Run	Model	Character	Floor	Cause / Killer
run01	GLM-5.1	Ironclad	15	map_routing
run02	GLM-5.1	Silent	17	combat_misplay (The Kin boss)
run03	GLM-5.1	Regent	7	normal-monster routing
run04	GLM-5.1	Necrobinder	7	deck_bloat (no win condition)
run05	GLM-5.1	Defect	17	Act 1 boss under-prepped
run06	Gemini 3.1 Pro	Ironclad	17	Act 1 boss
run07	Gemini 3.1 Pro	Silent	8	potion_misclick
run08	Gemini 3.1 Pro	Regent	19	stall (IsTravelEnabled desync, abandoned)
run09	Gemini 3.1 Pro	Necrobinder	17	Act 1 boss
run10	Gemini 3.1 Pro	Defect	17	Act 1 boss
run11	GPT-5.5	Ironclad	50	Test Subject #C14 (Act 3 boss)
run12	GPT-5.5	Silent	28	Act 2 elite
run13	GPT-5.5	Regent	17	Act 1 boss
run14	GPT-5.5	Necrobinder	17	Act 1 boss
run15	GPT-5.5	Defect	41	stall (post-treasure 0-available, Act 3)
run16	DeepSeek V4 Pro	Ironclad	20	Act 2 normal monster
run17	DeepSeek V4 Pro	Silent	10	stall (post-treasure 0-available)
run18	DeepSeek V4 Pro	Regent	17	Act 1 boss
run19	DeepSeek V4 Pro	Necrobinder	23	Act 2 normal monster (combat_misplay)
run20	DeepSeek V4 Pro	Defect	22	Act 2 normal monster (combat_misplay)
run21	Claude Opus 4.7	Ironclad	32	Hunter Killer elite (Act 2)
run22	Claude Opus 4.7	Silent	17	The Kin (Act 1 boss)
run23	Claude Opus 4.7	Regent	17	Vantom (Act 1 boss; lethal_line_arithmetic, –5HP)
run24	Claude Opus 4.7	Necrobinder	23	Spiny Toad (Act 2 normal; thorns_under_respect)
run25	Claude Opus 4.7	Defect	33	Knowledge Demon (Act 2 boss; eot_resolution_miscalc)
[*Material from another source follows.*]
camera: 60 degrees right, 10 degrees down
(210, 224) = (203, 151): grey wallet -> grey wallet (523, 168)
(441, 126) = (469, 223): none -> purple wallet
C. Example combat: the Knowledge Demon T3

The agent's own decision log for run25's lethal turn, lightly edited for clarity:

T3 plan: Hotfix (echoed via Echo Form, +4 Focus) → Focused Strike (+1 Focus, 9 dmg, FS 9 dmg landed) → Sunder (24 dmg) → Strength Potion (+2 Str) → Metamorphosis (seed +3 free attacks). Pre-EOT projected: 14 Frost-passive block + 5 self-dmg from Disintegration. Survival at HP 2 after KD's 24-dmg attack.

The play actually executed correctly. The miscalculation was on the state-read between Sunder and EndTurn: the bridge reported Block: 0 on the player line, and the agent treated that as "0 block coming into EOT" rather than "0 block right now, EOT passives pending." When EOT resolved, the Frost orbs granted block in a different order than the agent had projected — one passive trigger short of survival.

The agent identified the cause in its post-mortem:

Block calculation likely off by one Frost orb passive trigger or Disintegration tick ordering vs. block grant.

This is exactly right. The bridge schema didn't expose the EOT resolution order. We're adding it.